§ **Extracted data**
------

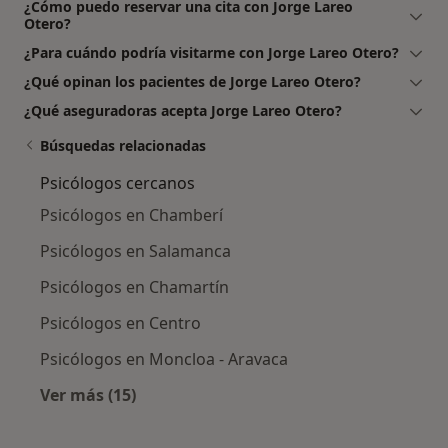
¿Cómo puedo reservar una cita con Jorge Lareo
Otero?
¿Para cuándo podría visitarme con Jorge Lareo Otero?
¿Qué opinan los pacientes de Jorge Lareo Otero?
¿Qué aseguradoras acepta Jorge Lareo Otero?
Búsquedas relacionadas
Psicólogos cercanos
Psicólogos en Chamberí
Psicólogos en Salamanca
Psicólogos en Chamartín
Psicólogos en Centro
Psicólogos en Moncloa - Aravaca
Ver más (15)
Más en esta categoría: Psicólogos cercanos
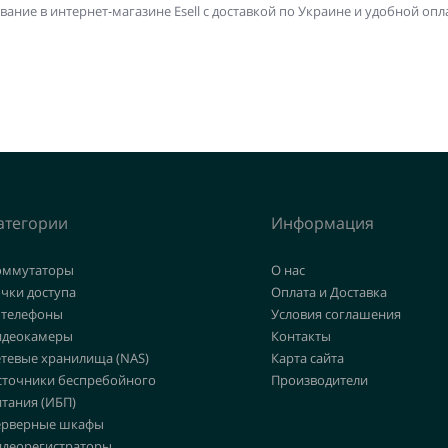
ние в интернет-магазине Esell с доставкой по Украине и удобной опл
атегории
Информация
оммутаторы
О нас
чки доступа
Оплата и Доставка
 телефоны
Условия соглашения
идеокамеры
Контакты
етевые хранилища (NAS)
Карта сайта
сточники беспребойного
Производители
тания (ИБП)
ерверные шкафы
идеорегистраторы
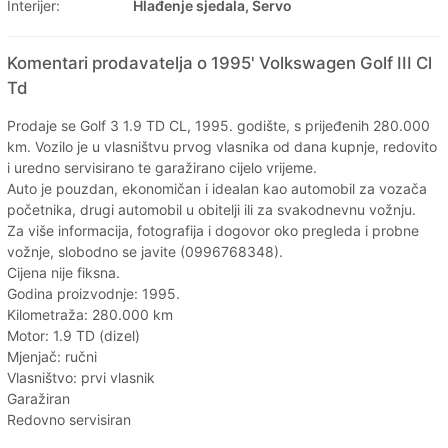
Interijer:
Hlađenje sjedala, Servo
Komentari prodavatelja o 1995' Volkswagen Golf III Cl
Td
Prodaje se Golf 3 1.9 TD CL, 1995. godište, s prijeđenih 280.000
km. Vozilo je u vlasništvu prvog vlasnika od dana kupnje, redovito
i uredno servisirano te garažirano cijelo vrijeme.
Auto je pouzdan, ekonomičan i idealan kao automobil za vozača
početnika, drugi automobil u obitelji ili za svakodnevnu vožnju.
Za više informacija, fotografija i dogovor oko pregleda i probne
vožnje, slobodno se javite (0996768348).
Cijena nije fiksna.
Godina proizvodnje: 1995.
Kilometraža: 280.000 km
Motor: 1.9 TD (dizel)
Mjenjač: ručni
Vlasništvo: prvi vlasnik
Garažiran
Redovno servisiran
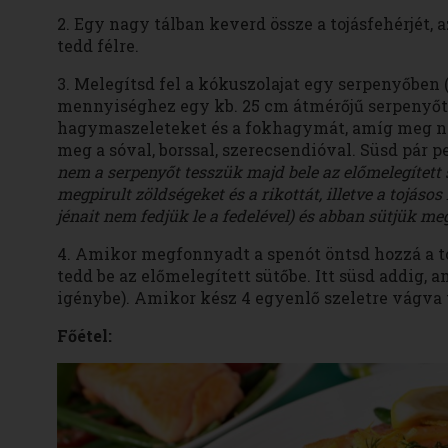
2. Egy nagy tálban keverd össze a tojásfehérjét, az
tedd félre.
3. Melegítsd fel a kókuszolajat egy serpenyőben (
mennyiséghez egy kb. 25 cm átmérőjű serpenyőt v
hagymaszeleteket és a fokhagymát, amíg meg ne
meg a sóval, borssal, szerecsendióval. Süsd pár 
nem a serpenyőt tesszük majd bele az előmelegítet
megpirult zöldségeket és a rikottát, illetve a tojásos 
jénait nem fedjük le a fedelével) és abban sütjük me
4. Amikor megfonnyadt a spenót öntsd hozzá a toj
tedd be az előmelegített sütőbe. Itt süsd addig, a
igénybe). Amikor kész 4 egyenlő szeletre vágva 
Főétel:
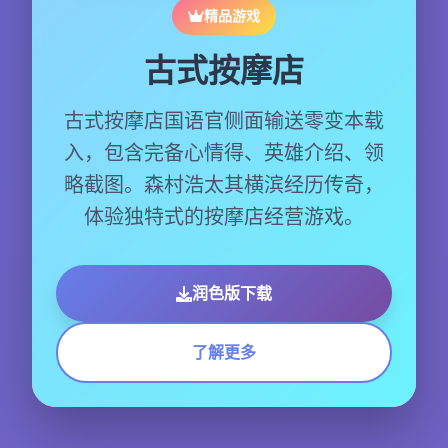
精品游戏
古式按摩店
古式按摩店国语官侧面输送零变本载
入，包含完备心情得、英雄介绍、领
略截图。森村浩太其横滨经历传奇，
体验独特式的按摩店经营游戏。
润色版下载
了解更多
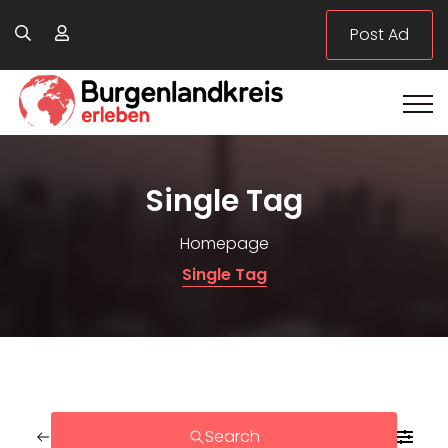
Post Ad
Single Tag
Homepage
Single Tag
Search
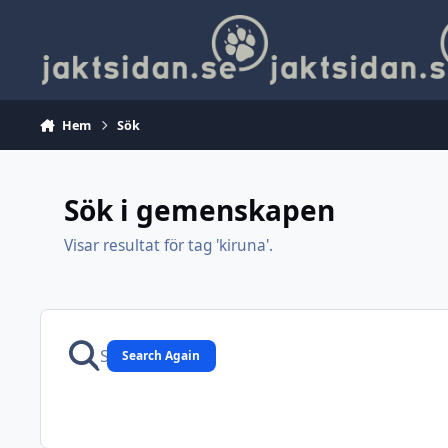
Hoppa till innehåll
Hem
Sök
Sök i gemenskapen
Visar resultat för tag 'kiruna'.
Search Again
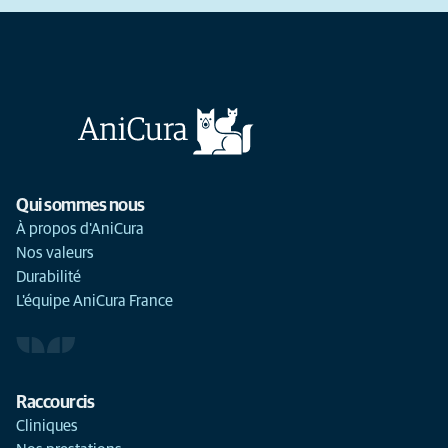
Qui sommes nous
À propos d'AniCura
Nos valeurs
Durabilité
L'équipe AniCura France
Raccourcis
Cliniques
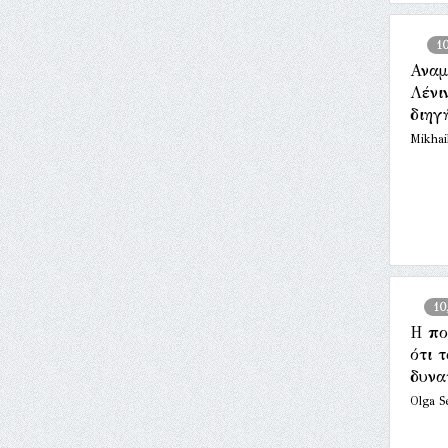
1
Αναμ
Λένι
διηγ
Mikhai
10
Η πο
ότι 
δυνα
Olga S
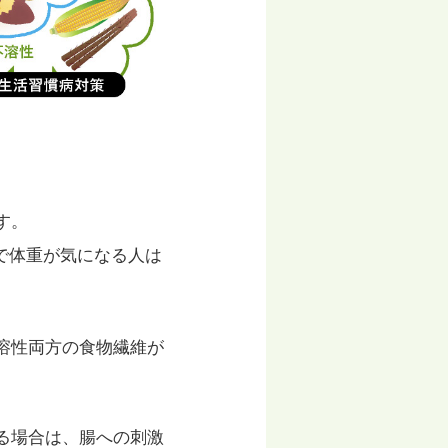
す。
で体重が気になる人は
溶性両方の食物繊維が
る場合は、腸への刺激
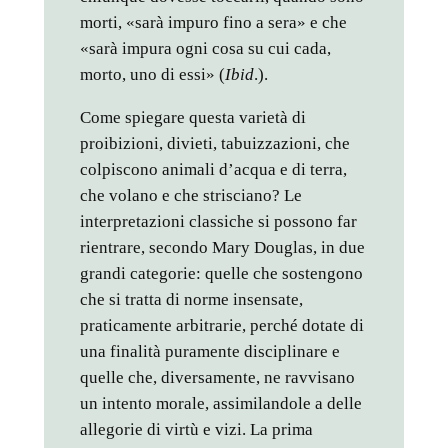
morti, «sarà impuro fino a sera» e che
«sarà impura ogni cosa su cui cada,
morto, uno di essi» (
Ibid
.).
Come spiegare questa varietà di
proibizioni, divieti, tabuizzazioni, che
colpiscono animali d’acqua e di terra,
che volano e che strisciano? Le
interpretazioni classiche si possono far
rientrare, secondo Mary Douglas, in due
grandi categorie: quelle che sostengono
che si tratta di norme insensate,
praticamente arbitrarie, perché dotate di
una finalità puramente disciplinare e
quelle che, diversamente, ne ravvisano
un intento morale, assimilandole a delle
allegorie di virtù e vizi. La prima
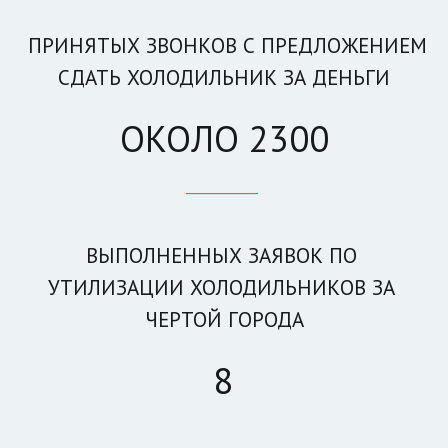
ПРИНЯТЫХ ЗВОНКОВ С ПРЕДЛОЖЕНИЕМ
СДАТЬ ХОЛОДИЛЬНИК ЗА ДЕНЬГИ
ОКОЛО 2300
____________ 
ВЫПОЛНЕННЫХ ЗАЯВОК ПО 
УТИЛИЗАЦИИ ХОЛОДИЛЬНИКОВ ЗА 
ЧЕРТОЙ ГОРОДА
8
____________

------

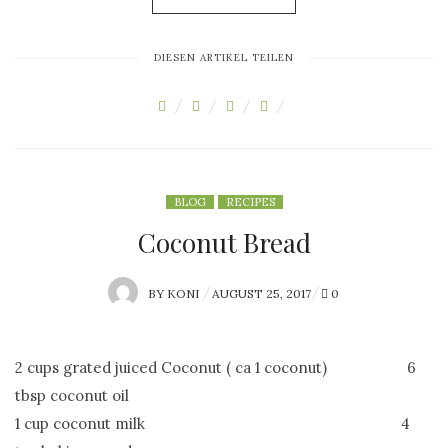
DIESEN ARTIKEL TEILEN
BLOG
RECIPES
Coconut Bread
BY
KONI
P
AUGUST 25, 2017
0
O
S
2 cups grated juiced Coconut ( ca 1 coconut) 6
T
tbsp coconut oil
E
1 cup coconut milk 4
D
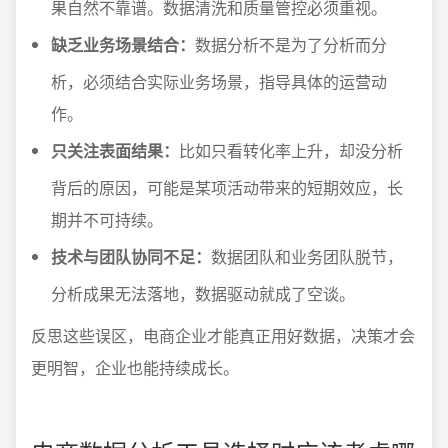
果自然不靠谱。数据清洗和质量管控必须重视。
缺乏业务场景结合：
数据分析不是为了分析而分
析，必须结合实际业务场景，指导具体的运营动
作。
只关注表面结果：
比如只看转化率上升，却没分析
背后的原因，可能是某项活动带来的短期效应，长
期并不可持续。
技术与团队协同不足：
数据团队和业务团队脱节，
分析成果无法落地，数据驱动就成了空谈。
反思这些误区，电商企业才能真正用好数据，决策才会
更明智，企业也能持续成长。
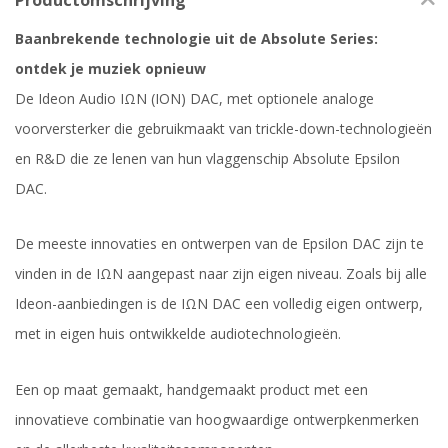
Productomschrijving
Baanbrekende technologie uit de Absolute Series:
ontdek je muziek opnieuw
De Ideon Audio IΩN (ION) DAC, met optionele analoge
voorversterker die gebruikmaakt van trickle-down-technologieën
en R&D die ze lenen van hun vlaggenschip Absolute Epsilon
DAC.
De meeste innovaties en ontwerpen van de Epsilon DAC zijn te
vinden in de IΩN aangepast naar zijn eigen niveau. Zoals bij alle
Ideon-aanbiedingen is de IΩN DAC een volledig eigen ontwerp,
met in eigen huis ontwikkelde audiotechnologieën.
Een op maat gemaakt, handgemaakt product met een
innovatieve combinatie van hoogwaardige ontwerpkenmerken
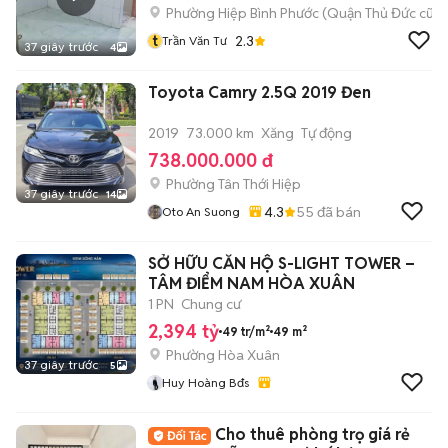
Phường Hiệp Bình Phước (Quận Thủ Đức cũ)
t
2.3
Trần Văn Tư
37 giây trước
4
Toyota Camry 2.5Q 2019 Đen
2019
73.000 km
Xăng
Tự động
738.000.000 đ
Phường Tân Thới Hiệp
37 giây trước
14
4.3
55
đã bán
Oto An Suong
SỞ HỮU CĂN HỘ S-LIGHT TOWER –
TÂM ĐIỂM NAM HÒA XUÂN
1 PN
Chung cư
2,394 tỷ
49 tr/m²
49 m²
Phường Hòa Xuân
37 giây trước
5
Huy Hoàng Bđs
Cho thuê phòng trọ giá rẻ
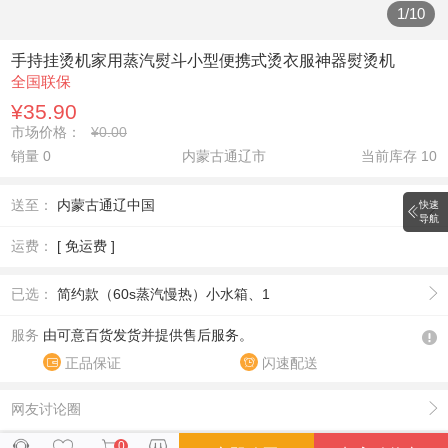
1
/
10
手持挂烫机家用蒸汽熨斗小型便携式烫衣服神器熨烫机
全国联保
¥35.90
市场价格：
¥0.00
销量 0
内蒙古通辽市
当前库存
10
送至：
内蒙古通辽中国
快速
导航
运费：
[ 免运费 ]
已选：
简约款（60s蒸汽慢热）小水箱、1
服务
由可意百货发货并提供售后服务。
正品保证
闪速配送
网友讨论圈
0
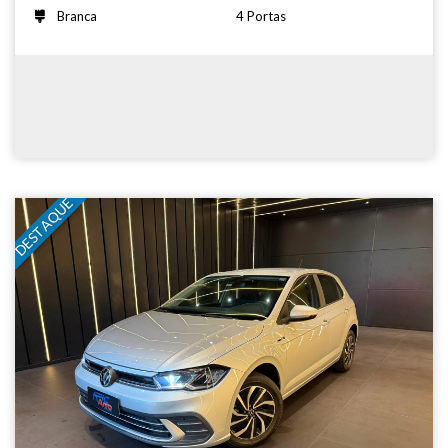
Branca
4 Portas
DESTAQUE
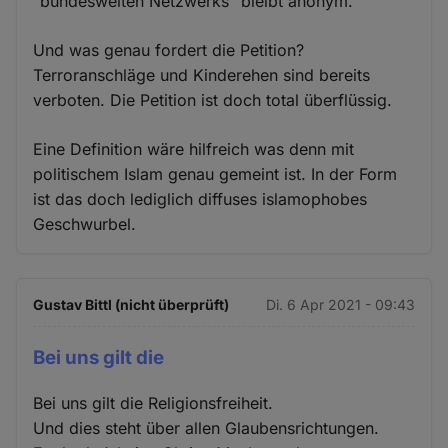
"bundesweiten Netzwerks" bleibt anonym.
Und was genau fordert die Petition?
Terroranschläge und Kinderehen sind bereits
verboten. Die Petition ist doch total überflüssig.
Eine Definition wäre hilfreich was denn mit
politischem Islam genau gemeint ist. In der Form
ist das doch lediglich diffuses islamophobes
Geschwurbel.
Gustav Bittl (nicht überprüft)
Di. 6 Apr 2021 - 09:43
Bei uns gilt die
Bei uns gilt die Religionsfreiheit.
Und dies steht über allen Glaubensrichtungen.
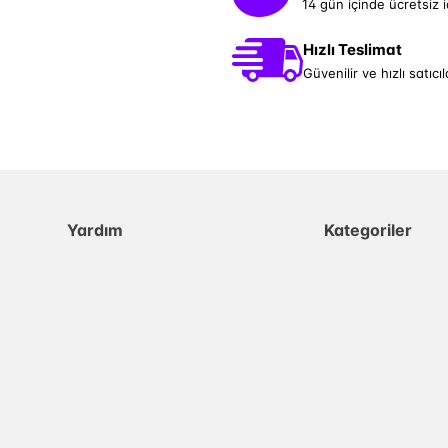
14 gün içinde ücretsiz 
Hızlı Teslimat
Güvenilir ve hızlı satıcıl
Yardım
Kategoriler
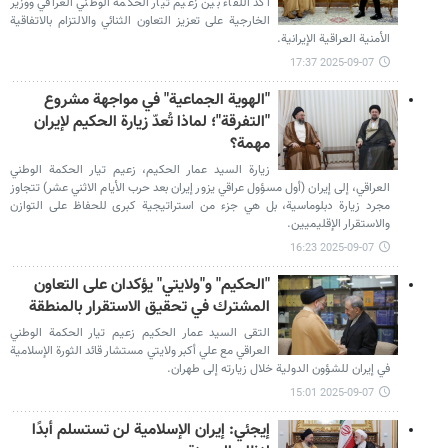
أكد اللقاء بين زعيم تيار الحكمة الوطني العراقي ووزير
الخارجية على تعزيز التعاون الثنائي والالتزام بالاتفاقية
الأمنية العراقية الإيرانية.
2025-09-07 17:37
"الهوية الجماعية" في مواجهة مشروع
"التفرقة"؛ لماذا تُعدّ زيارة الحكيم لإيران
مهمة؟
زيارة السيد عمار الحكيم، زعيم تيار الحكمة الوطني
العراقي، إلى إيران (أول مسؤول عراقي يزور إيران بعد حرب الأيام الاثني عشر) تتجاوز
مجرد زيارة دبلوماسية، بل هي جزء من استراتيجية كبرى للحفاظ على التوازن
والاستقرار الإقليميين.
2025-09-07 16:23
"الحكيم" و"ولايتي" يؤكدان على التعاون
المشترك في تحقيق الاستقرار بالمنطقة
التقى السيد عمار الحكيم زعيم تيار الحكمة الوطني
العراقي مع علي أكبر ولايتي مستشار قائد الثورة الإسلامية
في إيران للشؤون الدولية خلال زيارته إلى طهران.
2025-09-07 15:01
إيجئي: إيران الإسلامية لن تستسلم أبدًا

------

§ **Aim of the exercise**
Find each line in the material above that contains the string "Amikor" and copy that full line. Uppercase and lowercase letters must match.

§ **Task answer**
4. Amikor megfonnyadt a spenót öntsd hozzá a toj
igénybe). Amikor kész 4 egyenlő szeletre vágva 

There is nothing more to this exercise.